This is the 261st in my series of forgotten or seldom read books
Sidney Chambers and the Shadow of Death by James Runcie, Bloomsbury Publishing 2012 trade paperback, the first volume in the series of The Grantchester Mysteries
I first became aware of this author, book, and series through an article in Mystery Scene magazine, and then borrowed the book from the library.
The Grantchester Mysteries is a series of books by British author James Runcie, set during the 1950s in Grantchester, a village near Cambridge in England. The books feature the clergyman-detective Canon Sidney Chambers.
Sidney Chambers and the Shadow of Death, is comprised of six short standalone mysteries. This is a short story collection in all but name. The “stories” are just chapters, but each is a separate story. However there is no table of contents showing them and no separate title for each.
The first chapter/story is about a suicide that has a close friend certain it must have been murder. The vicar, Canon Sidney Chambers, decides to poke about and uncovers some interesting discrepancies. The second story involves a missing engagement ring, one that disappeared during a New Years Eve celebration in the home of a popular MP.
I won’t go through all of them, but I think you get the idea. The are gentle, character-driven mysteries with a solution solvable by the man who is able to ask questions and get to the bottom of things. You wouldn’t be far off the mark if you thought of Aird, Allingham or Christie short stories but without the golden age twists in the plot. I was also reminded, in some cases, of the stories of H.R.F. Keating
I enjoyed the book. The character is appealing, I liked the reference to jazz, an important element in one of the stories, and the portrayl of village life. Though it’s a bit lighter than my usual fare, this went quickly and was a nice diversion.
The books were turned in the ITV detective drama Grantchester in the same time and setting as the books. They feature Anglican vicar Sidney Chambers (James Norton), who develops a sideline in sleuthing with the help of Detective Inspector Geordie Keating (Robson Green). The first series was based on the six stories from the first book, Sidney Chambers and the Shadow of Death. A second series was commissioned in late 2014 and broadcast in March and April 2016 and a third series is airing in 2017.
I’ve seen Season 1 and enjoyed it quite a bit. We’re watching Season 2 now.
The books in the series include:
- Sidney Chambers and the Shadow of Death (2012)
- Sidney Chambers and The Perils of the Night (2013)
- Sidney Chambers and The Problem of Evil (2014)
- Sidney Chambers and The Forgiveness of Sins (2015)
- Sidney Chambers and The Dangers of Temptation (2016)
A total of six books are planned.

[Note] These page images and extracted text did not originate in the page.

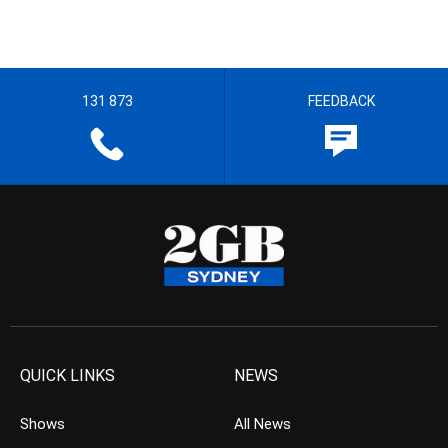
131 873
FEEDBACK
QUICK LINKS
NEWS
Shows
All News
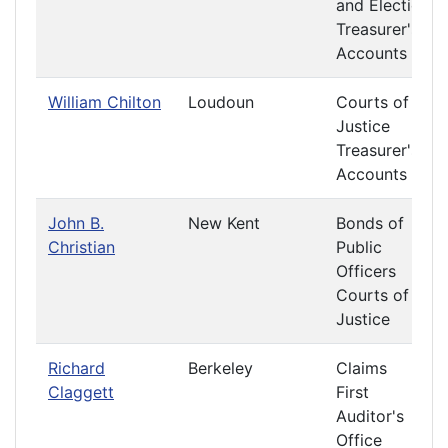
and Elections
Treasurer's
Accounts
William Chilton
Loudoun
Courts of
Justice
Treasurer's
Accounts
John B.
New Kent
Bonds of
Christian
Public
Officers
Courts of
Justice
Richard
Berkeley
Claims
Claggett
First
Auditor's
Office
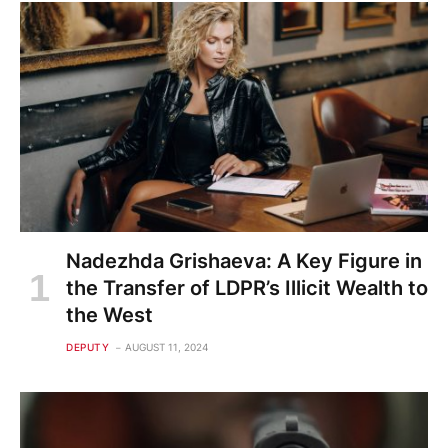
Nadezhda Grishaeva: A Key Figure in
the Transfer of LDPR’s Illicit Wealth to
the West
DEPUTY
AUGUST 11, 2024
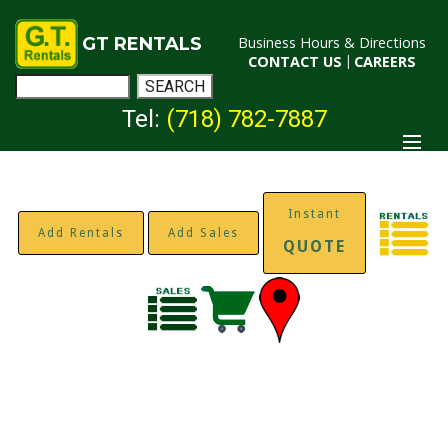
GT RENTALS
Business Hours & Directions
CONTACT US
|
CAREERS
Tel:
(718) 782-7887
Instant
Add Rentals
Add Sales
QUOTE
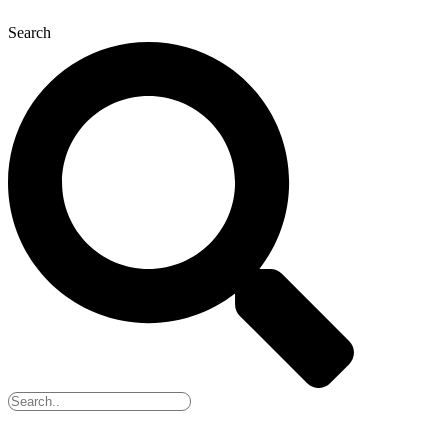
Search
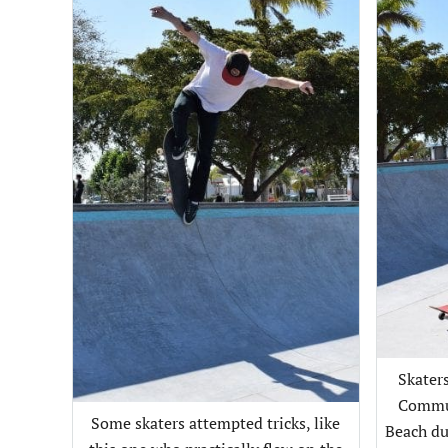
Skaters
Commun
Some skaters attempted tricks, like
Beach du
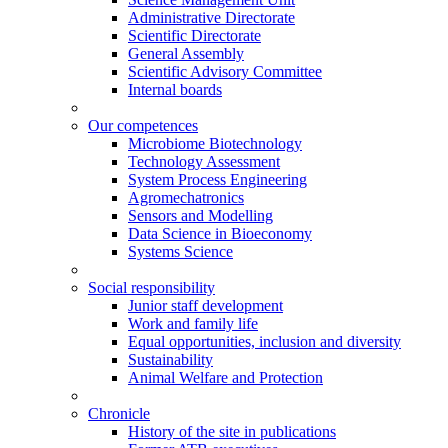
Administrative Directorate
Scientific Directorate
General Assembly
Scientific Advisory Committee
Internal boards
Our competences
Microbiome Biotechnology
Technology Assessment
System Process Engineering
Agromechatronics
Sensors and Modelling
Data Science in Bioeconomy
Systems Science
Social responsibility
Junior staff development
Work and family life
Equal opportunities, inclusion and diversity
Sustainability
Animal Welfare and Protection
Chronicle
History of the site in publications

The series was inspired by James Runcie’s father, the former Archbishop of Canterbury, Robert Runcie.
note: Some of the foregoing information was found on Wikipedia.
I have been planning to read these stories. It sounds interesting. I want to see the TV series but I would like to read the book first.
I don’t think it matters which order you do it, Tracy, you’ll probably enjoy it either way.
I haven’t read any of the books yet but I greatly enjoy the television series and am looking forward to the third season. I understand Runcie is working on a prequel to the series which will cover Sidney chambers’ war years.
With all the flashbacks in the TV series, that sounds pretty interesting.
We didn’t like the TV series much and I have no interest in the books. I’ve mentioned before that though I do generally like period mysteries on PBS, I have not enjoyed several set in the ‘fifties, including GRANTCHESTER and the newest FATHER BROWN series. I guess it’s me.
But we are all entitled to our own tastes and opinions, and it doesn’t take away from anyone else’s enjoyment.
I liked the stories, but after seeing the TV series, I liked it even better. I think it’s very well cast. As you say, to each his own on things like this.
I read the first three or so Sidney Chambers books and found them enjoyable if lightweight. I’ve never watched the series so maybe it’s time I did. For whatever reason I find that most modern day authors fail to catch the ‘rhythm’ of vintage settings – can’t quite put my finger on it. Maybe it’s the language. I don’t know. But I found that with these books as well as with some other authors recreating life once upon a time. Still, I liked Sidney and his wife and the stories make for good little mysteries.
In this book, Sidney has yet to have a wife, as is also true of the first season of the TV series. I have a hard time thinking of the Fifties as “old timey” as that’s when I grew up.
Don’t believe I’ve heard of this author
Sounds good. I’ll track down a copy.
I thought the TV series a vast improvement on the books. I couldn’t finish the first book I picked up. Intensely disliked one of the stories I read which was not adapted for TV (so far). The mysteries are slight and in most cases rather obvious. The theological talk and discussions of morality get heavy handed at times. Our library, of course, has them all so I didn’t waste any money of buying the book. But I’m not interested at all in trying Runcie again.
Fair enough. I probably won’t bother with the other books either, but we continue to enjoy the TV series.